Records from a data collection:
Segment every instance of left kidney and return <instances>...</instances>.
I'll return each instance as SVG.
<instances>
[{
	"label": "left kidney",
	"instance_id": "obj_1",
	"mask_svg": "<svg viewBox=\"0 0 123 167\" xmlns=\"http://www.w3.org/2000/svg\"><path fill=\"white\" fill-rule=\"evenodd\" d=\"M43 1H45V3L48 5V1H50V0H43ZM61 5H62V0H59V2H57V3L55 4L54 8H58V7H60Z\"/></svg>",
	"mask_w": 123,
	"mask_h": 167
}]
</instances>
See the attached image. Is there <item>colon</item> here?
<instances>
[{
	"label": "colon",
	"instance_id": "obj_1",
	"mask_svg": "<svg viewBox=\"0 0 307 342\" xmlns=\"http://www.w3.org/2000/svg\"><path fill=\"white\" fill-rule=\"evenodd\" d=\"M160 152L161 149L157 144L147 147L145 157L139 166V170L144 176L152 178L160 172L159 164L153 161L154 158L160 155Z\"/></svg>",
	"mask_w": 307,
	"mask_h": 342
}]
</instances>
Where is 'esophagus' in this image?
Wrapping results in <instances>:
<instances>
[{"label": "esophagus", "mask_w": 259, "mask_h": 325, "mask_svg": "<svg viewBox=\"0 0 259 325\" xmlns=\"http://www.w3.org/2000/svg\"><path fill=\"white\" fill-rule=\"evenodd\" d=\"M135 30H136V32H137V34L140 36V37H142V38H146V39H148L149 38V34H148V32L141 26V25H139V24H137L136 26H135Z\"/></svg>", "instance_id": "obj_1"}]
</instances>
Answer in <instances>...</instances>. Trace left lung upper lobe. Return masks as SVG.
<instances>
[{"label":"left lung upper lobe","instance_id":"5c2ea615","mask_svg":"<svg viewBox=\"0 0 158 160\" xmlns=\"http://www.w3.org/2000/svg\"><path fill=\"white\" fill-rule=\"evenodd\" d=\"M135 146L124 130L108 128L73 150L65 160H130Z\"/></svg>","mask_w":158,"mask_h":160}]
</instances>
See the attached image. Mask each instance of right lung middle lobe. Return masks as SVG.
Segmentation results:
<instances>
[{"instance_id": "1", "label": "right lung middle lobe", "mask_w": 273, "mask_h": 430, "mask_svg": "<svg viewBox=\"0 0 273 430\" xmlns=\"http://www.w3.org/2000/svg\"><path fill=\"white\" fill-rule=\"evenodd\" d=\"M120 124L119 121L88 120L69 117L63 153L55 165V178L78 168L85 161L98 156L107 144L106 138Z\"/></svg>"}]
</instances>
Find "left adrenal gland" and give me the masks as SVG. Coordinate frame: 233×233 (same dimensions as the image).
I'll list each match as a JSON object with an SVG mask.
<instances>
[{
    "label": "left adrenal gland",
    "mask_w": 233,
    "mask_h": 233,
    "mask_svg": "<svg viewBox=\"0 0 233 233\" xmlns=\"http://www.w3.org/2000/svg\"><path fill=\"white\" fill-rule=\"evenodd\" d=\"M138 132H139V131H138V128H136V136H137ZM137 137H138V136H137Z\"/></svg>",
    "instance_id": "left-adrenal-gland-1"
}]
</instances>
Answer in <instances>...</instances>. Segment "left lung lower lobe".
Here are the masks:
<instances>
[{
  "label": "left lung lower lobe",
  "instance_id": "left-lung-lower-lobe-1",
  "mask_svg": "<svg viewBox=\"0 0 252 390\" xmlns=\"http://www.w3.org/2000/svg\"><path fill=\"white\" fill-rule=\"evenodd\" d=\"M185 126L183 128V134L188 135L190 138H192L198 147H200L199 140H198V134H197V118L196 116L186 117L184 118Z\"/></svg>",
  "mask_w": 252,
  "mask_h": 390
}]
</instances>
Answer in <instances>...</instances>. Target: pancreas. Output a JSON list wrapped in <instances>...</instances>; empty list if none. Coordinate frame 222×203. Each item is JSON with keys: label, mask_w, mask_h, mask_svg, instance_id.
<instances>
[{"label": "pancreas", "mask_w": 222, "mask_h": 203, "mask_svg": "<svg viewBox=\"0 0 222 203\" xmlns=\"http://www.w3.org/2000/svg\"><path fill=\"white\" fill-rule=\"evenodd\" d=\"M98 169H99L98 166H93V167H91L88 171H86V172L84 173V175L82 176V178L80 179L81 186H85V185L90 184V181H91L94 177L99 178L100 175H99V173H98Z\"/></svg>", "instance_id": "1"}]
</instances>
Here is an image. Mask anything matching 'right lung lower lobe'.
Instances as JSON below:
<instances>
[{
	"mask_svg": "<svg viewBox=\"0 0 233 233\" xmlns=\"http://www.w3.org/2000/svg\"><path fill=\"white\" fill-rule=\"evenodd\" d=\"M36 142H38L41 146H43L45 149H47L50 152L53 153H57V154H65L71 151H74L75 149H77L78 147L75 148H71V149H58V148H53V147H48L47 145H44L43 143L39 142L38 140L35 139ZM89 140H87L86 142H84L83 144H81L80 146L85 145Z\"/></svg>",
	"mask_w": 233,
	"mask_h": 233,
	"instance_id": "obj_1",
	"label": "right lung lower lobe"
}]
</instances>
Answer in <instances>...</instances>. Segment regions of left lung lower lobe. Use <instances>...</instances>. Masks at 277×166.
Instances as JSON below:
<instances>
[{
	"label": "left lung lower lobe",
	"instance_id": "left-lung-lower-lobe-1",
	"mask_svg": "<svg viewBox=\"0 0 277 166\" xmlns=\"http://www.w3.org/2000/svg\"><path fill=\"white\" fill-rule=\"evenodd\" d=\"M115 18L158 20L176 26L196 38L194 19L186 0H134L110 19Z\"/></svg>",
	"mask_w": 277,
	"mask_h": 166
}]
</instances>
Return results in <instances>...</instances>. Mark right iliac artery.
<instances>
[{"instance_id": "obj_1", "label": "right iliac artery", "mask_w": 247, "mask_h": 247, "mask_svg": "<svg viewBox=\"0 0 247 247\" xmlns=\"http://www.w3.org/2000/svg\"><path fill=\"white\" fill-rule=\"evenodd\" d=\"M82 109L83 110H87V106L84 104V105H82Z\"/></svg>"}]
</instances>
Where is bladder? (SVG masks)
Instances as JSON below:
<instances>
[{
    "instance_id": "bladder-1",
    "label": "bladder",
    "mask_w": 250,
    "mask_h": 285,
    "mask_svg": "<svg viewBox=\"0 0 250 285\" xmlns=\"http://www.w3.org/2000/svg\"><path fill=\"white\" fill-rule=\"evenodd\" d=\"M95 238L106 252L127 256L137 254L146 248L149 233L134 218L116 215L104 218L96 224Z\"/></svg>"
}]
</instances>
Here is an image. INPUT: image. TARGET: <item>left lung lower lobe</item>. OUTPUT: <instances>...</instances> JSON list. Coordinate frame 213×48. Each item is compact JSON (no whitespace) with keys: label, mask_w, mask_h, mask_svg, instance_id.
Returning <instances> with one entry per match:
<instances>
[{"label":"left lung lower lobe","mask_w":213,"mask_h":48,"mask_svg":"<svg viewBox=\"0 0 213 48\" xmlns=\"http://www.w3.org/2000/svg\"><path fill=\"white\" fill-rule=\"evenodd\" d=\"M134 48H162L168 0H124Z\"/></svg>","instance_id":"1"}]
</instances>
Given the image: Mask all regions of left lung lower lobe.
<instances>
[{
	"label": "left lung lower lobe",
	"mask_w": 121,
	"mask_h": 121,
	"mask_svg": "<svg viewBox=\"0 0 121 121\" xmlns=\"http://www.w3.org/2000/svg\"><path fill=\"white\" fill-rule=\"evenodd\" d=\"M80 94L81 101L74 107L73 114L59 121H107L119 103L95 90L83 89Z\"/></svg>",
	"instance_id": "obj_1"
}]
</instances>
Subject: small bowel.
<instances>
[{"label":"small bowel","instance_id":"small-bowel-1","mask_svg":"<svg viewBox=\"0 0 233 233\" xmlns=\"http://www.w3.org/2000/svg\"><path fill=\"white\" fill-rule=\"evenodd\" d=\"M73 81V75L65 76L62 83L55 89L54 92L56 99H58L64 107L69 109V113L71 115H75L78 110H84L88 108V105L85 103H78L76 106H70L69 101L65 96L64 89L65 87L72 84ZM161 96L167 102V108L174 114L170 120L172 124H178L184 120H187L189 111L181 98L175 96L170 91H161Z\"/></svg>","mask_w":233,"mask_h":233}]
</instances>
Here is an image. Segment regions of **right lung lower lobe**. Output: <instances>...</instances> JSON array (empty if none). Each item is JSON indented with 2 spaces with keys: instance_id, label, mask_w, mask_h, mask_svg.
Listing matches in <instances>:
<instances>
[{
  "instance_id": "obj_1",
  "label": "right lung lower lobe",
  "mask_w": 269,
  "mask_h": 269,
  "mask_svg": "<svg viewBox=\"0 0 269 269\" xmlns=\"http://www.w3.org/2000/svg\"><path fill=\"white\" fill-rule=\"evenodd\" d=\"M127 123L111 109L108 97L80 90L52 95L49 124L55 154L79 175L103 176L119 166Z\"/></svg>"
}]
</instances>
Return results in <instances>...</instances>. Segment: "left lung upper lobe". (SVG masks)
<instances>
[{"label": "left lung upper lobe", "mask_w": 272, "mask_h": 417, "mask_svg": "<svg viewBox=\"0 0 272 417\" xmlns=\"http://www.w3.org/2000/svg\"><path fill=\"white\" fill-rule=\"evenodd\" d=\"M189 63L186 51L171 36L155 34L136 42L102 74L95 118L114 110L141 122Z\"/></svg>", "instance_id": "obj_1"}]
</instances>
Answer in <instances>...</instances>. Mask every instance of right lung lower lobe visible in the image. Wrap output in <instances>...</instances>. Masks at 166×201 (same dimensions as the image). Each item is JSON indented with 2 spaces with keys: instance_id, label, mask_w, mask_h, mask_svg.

Written request: Repeat the items from the start through the line containing "1H45V3L48 5V1H50V0H43ZM61 5H62V0H59V2H57V3L55", inclusive.

Exercise answer:
Segment every instance of left kidney and return <instances>...</instances>.
I'll return each instance as SVG.
<instances>
[{
	"label": "left kidney",
	"instance_id": "obj_1",
	"mask_svg": "<svg viewBox=\"0 0 123 167\" xmlns=\"http://www.w3.org/2000/svg\"><path fill=\"white\" fill-rule=\"evenodd\" d=\"M43 1H45V3L48 5V1H50V0H43ZM61 5H62V0H59V2H57V3L55 4L54 8H58V7H60Z\"/></svg>",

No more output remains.